With 66 city-designated historical landmarks, 13 city-designated historic districts and a plethora of designated landmarks in the suburbs, Pittsburgh’s choice of important places could be considered impossible by many readers. Architects and art historians may favor the grand and expensive contributions of ultra-wealthy Pittsburghers while others may think it is equally important that the list celebrates the heritage and pop culture of working-class Pittsburghers. This list engulfs an even spectrum of Pittsburgh’s history.

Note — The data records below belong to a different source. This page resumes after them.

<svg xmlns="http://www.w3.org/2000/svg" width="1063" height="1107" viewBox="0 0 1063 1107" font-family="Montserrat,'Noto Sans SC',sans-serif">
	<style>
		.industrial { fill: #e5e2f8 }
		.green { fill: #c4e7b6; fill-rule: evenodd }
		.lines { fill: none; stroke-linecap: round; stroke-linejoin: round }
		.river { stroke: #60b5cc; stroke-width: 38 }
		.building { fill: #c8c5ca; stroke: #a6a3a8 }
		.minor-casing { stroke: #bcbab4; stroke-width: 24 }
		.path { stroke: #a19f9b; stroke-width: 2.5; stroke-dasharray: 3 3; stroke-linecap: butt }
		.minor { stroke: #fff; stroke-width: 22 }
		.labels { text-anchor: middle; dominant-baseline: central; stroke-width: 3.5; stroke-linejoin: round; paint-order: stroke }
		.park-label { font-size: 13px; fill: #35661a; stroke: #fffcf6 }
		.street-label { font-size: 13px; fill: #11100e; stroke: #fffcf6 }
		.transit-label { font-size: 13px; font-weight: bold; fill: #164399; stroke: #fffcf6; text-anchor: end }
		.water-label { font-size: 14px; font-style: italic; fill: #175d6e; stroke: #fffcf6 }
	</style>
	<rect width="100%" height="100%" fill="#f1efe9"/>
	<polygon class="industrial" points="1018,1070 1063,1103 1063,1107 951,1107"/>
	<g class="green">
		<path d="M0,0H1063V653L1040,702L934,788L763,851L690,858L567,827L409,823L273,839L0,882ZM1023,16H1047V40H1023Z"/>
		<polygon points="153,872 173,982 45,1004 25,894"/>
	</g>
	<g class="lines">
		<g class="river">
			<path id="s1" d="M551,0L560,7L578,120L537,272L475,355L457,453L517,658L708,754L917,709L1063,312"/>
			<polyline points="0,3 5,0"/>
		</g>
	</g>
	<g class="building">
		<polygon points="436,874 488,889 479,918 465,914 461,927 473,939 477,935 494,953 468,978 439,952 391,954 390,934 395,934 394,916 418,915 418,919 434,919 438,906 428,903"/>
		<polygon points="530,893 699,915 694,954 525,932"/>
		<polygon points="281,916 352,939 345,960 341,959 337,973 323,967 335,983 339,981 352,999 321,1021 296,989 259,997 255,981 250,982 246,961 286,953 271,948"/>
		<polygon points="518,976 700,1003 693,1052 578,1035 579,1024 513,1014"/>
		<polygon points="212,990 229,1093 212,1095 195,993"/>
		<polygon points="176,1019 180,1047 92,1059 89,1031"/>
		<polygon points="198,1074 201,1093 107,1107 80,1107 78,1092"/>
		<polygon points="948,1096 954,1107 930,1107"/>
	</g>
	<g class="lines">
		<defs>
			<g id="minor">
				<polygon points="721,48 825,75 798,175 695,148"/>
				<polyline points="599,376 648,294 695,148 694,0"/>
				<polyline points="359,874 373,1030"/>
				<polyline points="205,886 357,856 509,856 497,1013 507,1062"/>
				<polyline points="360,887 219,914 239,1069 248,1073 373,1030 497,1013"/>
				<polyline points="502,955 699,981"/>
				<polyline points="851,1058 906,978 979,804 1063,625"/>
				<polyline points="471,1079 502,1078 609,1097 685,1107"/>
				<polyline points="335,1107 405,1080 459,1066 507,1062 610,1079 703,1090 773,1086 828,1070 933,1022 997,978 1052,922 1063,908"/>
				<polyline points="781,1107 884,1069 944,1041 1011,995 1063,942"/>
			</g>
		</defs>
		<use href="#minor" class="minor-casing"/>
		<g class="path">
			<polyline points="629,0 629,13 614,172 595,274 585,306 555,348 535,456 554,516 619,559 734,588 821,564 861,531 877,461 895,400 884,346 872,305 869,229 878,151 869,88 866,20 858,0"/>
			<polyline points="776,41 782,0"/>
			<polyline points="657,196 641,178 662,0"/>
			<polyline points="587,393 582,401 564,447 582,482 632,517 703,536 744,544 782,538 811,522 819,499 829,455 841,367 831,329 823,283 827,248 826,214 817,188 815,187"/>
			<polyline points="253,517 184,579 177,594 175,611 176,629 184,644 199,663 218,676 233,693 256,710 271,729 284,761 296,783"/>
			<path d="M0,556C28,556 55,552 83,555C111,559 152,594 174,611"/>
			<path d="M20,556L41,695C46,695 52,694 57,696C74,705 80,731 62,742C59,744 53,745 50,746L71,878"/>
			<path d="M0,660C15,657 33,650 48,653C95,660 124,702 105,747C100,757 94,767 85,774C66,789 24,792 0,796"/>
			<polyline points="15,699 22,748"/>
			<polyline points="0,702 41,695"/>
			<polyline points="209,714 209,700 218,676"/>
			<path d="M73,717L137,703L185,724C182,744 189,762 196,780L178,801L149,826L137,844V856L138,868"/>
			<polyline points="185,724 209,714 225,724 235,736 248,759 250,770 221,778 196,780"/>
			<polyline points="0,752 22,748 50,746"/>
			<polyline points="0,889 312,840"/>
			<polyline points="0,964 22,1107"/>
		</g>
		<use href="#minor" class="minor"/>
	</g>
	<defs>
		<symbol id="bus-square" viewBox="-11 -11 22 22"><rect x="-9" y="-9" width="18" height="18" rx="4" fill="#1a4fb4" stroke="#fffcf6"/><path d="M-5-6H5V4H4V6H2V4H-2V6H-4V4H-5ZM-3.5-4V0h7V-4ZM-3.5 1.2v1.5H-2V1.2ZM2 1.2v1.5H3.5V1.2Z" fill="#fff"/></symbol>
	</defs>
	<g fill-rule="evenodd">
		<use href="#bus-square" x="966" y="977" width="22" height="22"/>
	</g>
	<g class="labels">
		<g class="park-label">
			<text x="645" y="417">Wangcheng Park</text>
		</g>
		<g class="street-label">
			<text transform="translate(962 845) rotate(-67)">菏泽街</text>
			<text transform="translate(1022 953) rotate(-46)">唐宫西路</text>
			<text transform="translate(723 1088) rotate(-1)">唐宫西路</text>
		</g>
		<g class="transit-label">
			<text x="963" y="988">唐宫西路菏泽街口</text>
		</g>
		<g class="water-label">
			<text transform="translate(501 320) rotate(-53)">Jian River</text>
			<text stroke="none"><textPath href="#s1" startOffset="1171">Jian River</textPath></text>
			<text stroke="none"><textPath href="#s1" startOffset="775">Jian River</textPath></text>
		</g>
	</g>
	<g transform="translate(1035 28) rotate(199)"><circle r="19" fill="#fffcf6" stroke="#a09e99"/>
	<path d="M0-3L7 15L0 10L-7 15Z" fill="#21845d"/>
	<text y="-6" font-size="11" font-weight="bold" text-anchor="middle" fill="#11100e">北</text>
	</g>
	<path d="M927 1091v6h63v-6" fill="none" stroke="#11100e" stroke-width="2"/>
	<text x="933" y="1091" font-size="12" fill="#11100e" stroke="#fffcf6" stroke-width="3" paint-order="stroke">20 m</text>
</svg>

The Allegheny County Courthouse and Jail Complex
436 Grant St
Pittsburgh, PA 15219
Considered the most prominent example of Richardson’s Romanesque architecture, the Allegheny County Courthouse was completed in 1888. “The architecture is characterized by the classic symmetry of the Renaissance, with Romanesque details, including Syrian arches, Byzantine capitals, late French Gothic dormer windows and French Renaissance roofs. Among the most impressive features of the courthouse and jail are the Courthouse tower, rising more than 229 feet; the solemn mass of the jail; the picturesque silhouettes of the roof lines, towers and turrets; the soaring arches and dignified columns; and the practical arrangements of windows, which provide an abundance of natural light.” Henry Hobson Richardson is one of the few architects lucky enough to have a style named after him. Unfortunately for him, his appetite and waistline were as massive as some of his buildings so he did not live to see the completion of the complex.
Braddock Carnegie Library
419 Library St
Braddock, PA 15104
It has been said that Andrew Carnegie was a legendary figure who presided over one of the darkest chapters in American labor history. Perhaps that is why The King of Steel was obsessed with donating libraries. In fact, Carnegie invented the branch library system. His first library, a Richardson Romanesque building, was designed by William Halsey Wood. In those days, libraries functioned as community centers. Braddock Carnegie Library featured a swimming pool, theater, gymnasium, bathhouse and barbershop. In total, 2,509 Carnegie libraries were built between 1883 and 1929. Carnegie donated money for the building and upkeep and he presumably considered himself a generous benefactor to the common folk who worked for him in the steel mills. But his associate Henry Clay Frick didn’t for one minute consider these literary amends to be redeeming. He said, “you can tell Carnegie I’ll meet him….Tell him I’ll see him in Hell, where we both are going.”
Frick Art and Historical Center
7227 Reynolds St
Pittsburgh, PA 15208
Much of Pittsburgh’s Millionaire’s Row has been demolished and replaced with apartment buildings, smaller houses, businesses, etc. So it is delightful to have an intact residence, wonderfully maintained and restored, to exemplify the period from 1882-1905. Industrialist Henry Clay Frick (1849-1919) made a fortune from coal and steel. Frick’s taste in art was typical of many industrialist collectors of Gilded Age America. Many of the pieces are by 19th-century European artists. His daughter Helen Clay Frick (1888-1984) assembled her own collection. You can visit their mansion and see their collection at the art gallery adjacent to the property. Believe it or not, the garage is amazing. It houses an automobile museum that includes the original HJ Heinz car painted in ketchup red and pickle green. Clayton also has its own Victorian glass house, cafe and children’s theater.
1375 Washington Pike
Bridgeville, PA 15017
If a general and commander of Fort Pitt is a founder of Pittsburgh, then his home belongs on this list. Visiting John and Winifred Oldham Neville’s house in Collier Township is like taking a trip back to the 18th century. While many grand old mansions no longer stand, Woodville has been lovingly restored and preserved for the benefit of generations to come. In addition to considering a tour, be sure to check the list of special events and classes that are available at the property.
Rankin and Braddock, PA
Once the heart of US Steel’s Homestead Works, the Carrie Furnace preserves the memory of Pittsburgh’s steel and iron making. The furnaces operated from 1907-1978. Today, the site has been designated as one of the focal points for Homestead Works National Park. It was back-breaking work that put food on the table. Men worked hard in the mills. Labor unions were born and Pittsburgh became the Fortune 500 capital of the world. After visiting the Carrie Furnace, you may want to learn more about the steel industry. It’s recommended that you visit nearby Rivers of Steel.
Meadowcroft Rockshelter and Historic Village
401 Meadowcroft Road
Avella, PA 15312
Travel back in history to a prehistoric Indian village. Just an hour from downtown Pittsburgh is a national landmark that celebrates the heritage of the Paleo-Indians and the Native American Indians who lived in western Pennsylvania before it was discovered by George Washington. Learn how these people lived and survived, what tools they used and what they ate Would you like to try your hand at spear throwing? Did you ever wonder how people lived in our area before the Europeans arrived? A visit to Meadowcroft Rockshelter will give you the opportunity to experience the hunter-gatherer lifestyle that dominated our region as far back as 19,000 years ago.